If you are on a Windows machine, you’d need to first install Node.js. You can do so via: winget install OpenJS.NodeJS.LTS. On Linux, you can do: sudo apt update and sudo apt install -y nodejs npm. After installation, verify if both node and npm are available: node --version and npm --version. Now we can install OpenCode: npm install -g opencode-ai. Then verify the installation: opencode --version.

如果你使用的是 Windows 机器,需要先安装 Node.js。可以通过以下命令安装:winget install OpenJS.NodeJS.LTS。在 Linux 上,你可以运行:sudo apt updatesudo apt install -y nodejs npm。安装完成后,验证 node 和 npm 是否可用:node --versionnpm --version。现在我们可以安装 OpenCode:npm install -g opencode-ai。然后验证安装:opencode --version

At this point, OpenCode is installed. You can simply launch the interactive OpenCode TUI (terminal UI) from any project folder by running: opencode.

至此,OpenCode 已安装完毕。你只需在任何项目文件夹中运行 opencode,即可启动交互式 OpenCode TUI(终端用户界面)。

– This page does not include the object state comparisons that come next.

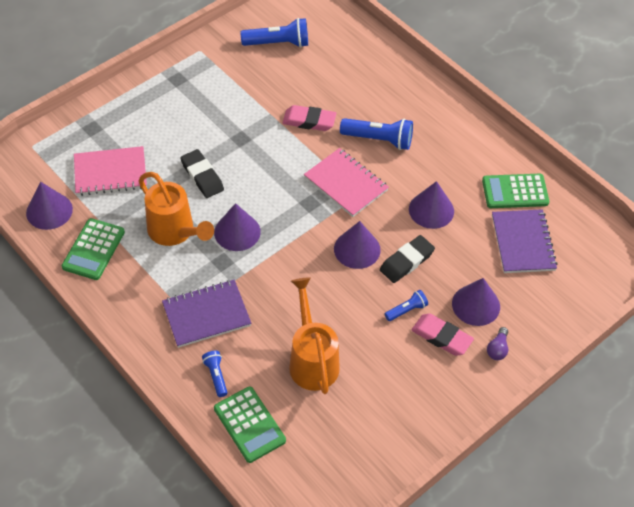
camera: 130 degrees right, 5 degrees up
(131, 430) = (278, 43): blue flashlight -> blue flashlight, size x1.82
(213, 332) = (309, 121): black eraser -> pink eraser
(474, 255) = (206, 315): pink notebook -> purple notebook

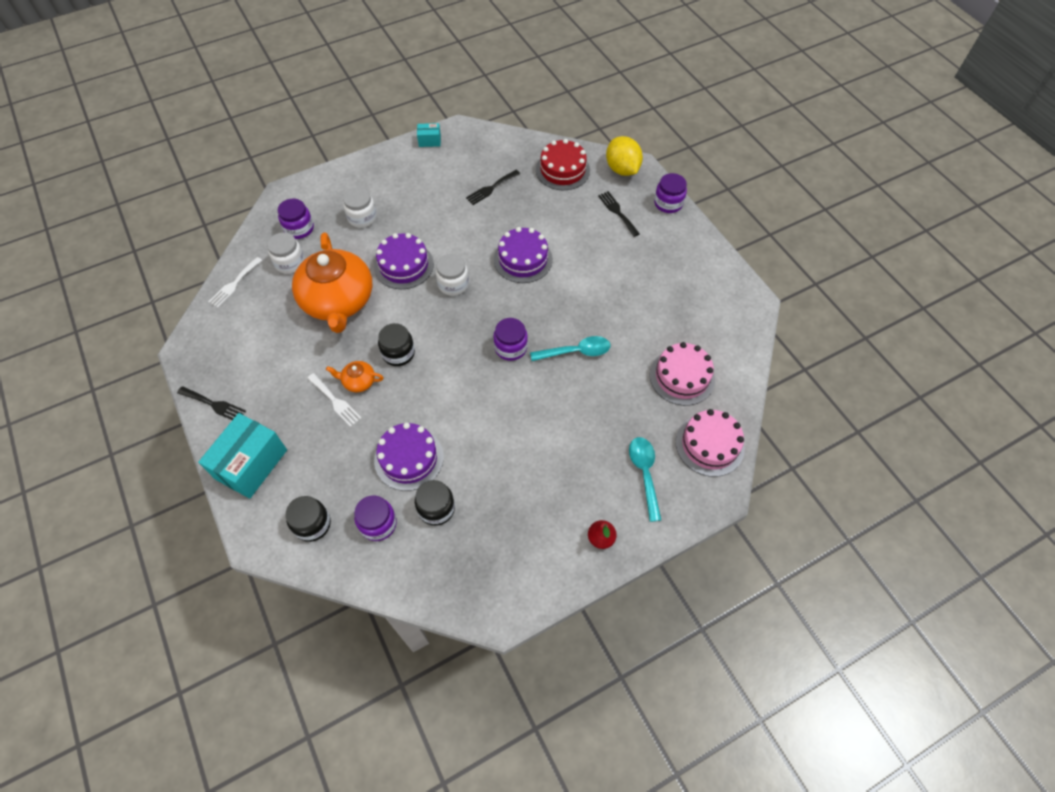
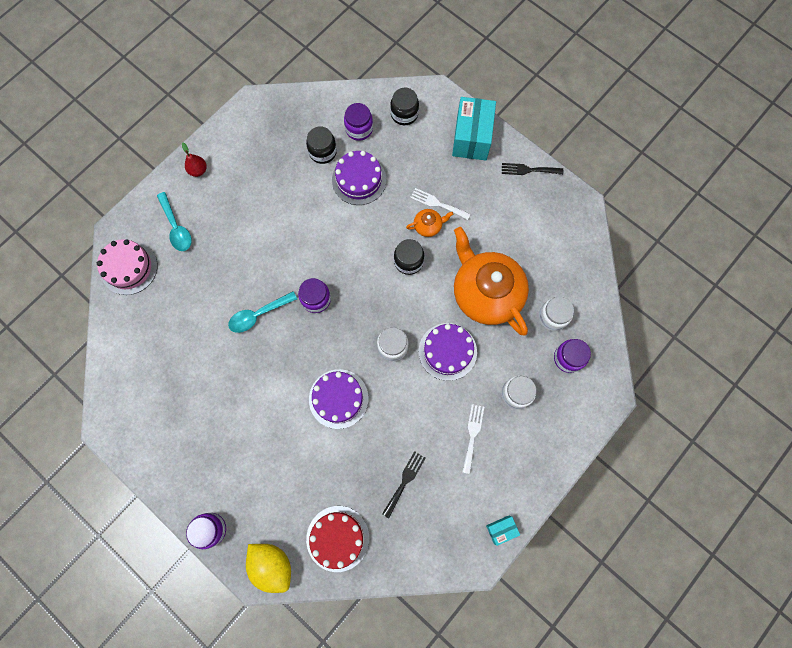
camera: 160 degrees right, 15 degrees up
(234, 284) = (586, 277): white fork -> white fork (472, 435)
(617, 212) = (262, 496): black fork -> none
(682, 377) = (161, 322): pink cake -> none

4. Connect OpenCode to Gemma 4

4. 将 OpenCode 连接到 Gemma 4

By default, OpenCode doesn’t know which model we want to use. Therefore, we need to point it to the Gemma 4 model, served by Ollama. Let’s first create an Ollama model tag with the full context window (128K) enabled. This is important because we want to make sure the agent can work properly without being truncated in context.

默认情况下,OpenCode 不知道我们要使用哪个模型。因此,我们需要将其指向由 Ollama 提供的 Gemma 4 模型。首先,让我们创建一个启用了完整上下文窗口(128K)的 Ollama 模型标签。这一点很重要,因为我们要确保智能体能够正常工作,而不会因为上下文被截断而受影响。

We can do that with a small Ollama Modelfile. Specifically, we can create a file called gemma4-e4b-128k.Modelfile in the folder/repo we want to work with:

FROM gemma4:e4b
PARAMETER num_ctx 131072

Then, in the command line, we create a new Ollama tag by: ollama create gemma4:e4b-128k -f gemma4-e4b-128k.Modelfile.

我们可以通过一个小的 Ollama Modelfile 来实现。具体来说,可以在我们想要工作的文件夹/仓库中创建一个名为 gemma4-e4b-128k.Modelfile 的文件:

FROM gemma4:e4b
PARAMETER num_ctx 131072

然后,在命令行中通过以下命令创建一个新的 Ollama 标签:ollama create gemma4:e4b-128k -f gemma4-e4b-128k.Modelfile

Something to point out: this would not trigger a new model downloading! It just creates an Ollama profile that uses the same Gemma 4 E4B model, but explicitly sets the runtime context window to 128K.

需要指出的是:这不会触发新的模型下载!它只是创建了一个 Ollama 配置文件,该文件使用相同的 Gemma 4 E4B 模型,但明确将运行时上下文窗口设置为 128K。